Tuesday, March 7, 2017

Flaming Lips blow minds of "best fans in music" at 9:30 Club


All the Flaming Lips goodwill I have, and considering that the last album of theirs I consider to be one of their five classics came out in the last century, was running pretty thin by the time I walked into the 9:30 Club Sunday night in Washington D.C.

But it didn't take long to bring me back into Wayne Coyne and company's mind meld. As the wacko leader buttered us up with commentary such as how Lips' fans are the best on Earth because we stand there and smile every show. And for all the talk he gave about sadness, he noted that being at one of his shows is one of the best ways to get away from all that for a couple of hours.

As balloons and confetti exploded onto the crowd, so too did the band's music, opening with "Race for the Prize" off of that 1999 classic The Soft Bulletin and "Yoshimi Battles the Pink Robots." Coyne disappeared before fittingly riding a unicorn around the floor of the club for "There Should Be Unicorns," off the new album Oczy Mlodi. That and "How??" both held their own as far as new music during the show.
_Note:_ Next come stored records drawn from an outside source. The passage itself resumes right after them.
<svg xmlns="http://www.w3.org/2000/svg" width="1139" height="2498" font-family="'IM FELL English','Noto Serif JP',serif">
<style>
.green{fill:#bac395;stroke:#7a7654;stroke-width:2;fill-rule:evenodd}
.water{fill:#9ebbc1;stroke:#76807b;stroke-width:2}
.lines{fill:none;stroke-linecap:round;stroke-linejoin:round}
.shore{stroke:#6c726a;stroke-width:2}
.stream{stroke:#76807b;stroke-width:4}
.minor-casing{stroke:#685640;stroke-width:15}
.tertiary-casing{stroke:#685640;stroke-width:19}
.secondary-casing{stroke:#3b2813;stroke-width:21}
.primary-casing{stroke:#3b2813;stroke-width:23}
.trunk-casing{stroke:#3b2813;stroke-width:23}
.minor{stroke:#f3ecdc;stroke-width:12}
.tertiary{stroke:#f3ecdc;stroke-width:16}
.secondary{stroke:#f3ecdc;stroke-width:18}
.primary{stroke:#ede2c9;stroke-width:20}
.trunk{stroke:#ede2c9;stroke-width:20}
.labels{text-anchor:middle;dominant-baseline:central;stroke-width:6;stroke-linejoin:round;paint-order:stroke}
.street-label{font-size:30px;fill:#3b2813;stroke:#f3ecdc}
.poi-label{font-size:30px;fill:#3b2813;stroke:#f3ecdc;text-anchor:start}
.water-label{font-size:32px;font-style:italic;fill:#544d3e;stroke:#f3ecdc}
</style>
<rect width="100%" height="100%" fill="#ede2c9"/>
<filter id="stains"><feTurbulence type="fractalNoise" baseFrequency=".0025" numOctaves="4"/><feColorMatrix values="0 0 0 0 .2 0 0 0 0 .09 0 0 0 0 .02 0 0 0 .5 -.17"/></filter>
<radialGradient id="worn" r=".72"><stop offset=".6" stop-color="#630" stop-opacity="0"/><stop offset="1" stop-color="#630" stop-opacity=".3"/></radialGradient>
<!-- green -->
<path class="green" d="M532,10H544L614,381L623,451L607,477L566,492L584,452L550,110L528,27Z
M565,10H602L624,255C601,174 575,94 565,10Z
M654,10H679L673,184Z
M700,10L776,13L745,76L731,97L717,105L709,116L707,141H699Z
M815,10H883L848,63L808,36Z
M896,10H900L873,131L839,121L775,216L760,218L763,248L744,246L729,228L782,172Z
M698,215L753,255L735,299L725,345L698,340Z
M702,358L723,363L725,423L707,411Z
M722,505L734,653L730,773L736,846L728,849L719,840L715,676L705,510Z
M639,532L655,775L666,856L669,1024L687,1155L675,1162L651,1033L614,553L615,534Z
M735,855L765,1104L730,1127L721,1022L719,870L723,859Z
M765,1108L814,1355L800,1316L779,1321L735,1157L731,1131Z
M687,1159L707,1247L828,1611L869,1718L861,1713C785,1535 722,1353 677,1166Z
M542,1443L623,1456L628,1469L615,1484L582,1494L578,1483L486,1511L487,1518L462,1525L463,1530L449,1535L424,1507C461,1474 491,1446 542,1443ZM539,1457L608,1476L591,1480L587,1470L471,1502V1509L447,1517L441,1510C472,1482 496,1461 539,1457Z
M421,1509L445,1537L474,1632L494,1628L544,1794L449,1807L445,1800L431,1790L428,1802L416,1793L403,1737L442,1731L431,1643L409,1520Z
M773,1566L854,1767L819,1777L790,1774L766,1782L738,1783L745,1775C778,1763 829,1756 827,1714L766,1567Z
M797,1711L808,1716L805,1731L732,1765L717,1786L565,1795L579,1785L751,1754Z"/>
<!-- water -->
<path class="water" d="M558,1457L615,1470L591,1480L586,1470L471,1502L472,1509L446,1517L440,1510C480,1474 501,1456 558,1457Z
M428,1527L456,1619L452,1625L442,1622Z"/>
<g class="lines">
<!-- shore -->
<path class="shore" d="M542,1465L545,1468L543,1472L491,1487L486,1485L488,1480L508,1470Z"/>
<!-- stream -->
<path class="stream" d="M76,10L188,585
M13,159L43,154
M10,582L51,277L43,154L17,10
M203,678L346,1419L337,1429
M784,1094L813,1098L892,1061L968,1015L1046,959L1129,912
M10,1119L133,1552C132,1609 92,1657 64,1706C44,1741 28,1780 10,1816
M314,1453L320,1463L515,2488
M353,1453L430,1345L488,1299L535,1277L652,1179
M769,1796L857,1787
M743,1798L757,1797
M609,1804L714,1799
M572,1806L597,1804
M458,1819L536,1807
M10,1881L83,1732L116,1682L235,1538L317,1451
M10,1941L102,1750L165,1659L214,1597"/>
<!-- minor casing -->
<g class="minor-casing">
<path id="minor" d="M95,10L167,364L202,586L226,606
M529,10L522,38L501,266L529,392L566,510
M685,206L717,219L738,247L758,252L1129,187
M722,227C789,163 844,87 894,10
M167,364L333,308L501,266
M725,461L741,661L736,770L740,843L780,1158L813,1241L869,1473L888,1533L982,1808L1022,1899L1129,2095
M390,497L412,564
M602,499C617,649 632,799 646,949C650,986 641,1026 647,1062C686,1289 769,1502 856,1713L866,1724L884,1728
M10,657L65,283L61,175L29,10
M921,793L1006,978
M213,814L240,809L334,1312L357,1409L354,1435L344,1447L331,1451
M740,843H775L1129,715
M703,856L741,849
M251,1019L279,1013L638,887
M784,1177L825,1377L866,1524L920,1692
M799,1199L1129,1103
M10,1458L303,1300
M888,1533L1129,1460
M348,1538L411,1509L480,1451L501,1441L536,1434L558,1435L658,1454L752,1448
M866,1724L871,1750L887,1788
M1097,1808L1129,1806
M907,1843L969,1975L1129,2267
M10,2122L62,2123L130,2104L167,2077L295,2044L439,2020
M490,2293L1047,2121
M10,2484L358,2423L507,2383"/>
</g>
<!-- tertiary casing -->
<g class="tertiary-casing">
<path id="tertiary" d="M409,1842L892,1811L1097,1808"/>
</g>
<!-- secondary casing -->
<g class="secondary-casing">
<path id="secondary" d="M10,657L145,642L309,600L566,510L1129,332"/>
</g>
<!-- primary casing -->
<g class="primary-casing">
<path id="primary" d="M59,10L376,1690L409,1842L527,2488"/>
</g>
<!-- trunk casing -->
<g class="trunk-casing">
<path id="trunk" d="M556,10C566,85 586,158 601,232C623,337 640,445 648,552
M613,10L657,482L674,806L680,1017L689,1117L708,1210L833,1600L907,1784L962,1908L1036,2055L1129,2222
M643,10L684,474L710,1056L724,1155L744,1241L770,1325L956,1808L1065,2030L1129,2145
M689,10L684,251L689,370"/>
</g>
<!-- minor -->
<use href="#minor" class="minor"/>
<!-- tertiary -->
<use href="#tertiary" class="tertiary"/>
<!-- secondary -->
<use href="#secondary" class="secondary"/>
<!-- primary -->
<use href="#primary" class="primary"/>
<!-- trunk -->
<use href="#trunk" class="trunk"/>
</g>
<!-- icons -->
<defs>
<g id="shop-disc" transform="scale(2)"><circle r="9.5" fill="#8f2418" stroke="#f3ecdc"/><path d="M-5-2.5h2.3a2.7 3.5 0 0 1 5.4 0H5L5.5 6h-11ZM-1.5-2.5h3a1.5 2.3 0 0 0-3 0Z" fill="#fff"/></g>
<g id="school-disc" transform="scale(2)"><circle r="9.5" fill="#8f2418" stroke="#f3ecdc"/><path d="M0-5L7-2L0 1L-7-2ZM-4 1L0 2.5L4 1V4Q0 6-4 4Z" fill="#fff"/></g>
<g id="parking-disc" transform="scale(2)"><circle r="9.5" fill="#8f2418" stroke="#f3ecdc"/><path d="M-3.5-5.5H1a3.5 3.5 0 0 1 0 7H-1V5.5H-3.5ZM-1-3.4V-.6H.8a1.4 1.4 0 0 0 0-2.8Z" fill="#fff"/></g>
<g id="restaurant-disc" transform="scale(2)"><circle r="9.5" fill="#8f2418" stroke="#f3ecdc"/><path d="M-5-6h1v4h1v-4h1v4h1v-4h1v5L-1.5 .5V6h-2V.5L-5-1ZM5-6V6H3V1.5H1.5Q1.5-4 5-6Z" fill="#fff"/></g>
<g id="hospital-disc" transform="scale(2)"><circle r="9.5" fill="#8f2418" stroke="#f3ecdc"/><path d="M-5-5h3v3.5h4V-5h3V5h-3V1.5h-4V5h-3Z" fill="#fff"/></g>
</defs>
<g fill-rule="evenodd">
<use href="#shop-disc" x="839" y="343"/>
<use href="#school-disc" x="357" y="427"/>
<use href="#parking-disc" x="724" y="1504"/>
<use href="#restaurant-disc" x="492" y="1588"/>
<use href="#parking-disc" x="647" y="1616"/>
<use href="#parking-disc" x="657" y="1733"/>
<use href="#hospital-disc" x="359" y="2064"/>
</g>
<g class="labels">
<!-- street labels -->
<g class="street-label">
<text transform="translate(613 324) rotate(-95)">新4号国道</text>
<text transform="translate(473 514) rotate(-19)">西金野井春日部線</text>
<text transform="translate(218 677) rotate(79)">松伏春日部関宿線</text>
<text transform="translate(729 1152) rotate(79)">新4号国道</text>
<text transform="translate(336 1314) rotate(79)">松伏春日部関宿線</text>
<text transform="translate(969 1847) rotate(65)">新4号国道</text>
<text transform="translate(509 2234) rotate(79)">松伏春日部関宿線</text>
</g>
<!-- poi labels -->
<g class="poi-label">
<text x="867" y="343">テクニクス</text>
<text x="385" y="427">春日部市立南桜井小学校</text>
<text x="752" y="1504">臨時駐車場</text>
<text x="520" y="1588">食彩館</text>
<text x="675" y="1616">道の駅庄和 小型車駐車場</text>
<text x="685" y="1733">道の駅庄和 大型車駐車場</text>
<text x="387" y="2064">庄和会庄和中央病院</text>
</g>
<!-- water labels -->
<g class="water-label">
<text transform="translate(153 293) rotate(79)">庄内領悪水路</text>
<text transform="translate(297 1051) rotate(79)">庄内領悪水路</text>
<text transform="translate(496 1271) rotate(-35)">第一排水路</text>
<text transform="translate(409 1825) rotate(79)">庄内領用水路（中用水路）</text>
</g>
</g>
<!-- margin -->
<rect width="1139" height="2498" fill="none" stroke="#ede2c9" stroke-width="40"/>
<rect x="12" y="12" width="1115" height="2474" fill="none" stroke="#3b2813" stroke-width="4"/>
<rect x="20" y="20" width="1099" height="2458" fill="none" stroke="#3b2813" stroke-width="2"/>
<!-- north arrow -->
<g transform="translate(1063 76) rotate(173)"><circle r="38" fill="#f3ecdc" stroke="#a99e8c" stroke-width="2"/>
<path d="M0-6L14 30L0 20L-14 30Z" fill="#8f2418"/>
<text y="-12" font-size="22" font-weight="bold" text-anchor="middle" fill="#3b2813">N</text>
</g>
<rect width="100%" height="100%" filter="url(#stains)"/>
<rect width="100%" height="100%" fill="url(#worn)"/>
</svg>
It's ok with me if the Lips feel they are best suited for carrying on David Bowie's legacy, because it really felt like we were seeing Bowie in person for the "Space Oddity" cover (see above video, in which Coyne rides his bubble ball through the crowd).

With a setlist heavy on The Soft Bulletin, Steven Drozd's guitar shone on "Feeling Yourself Disintegrate." And "Pompeii Am Götterdämmerung" from At War With the Mystics was like witnessing Obscured by Clouds-era Pink Floyd.

What would have made the concert even better for me would have been for the Lips to delve back further into their catalog than 1999. That said, the final three songs would have been tough to beat even had they done so. "A Spoonful Weighs a Ton" and "Waiting' for a Superman," both from Bulletin, were transcendent. And closer "Do You Realize??" off of 2002's Yoshimi supplied a perfect ray of hope to send the crowd back out into these dark times.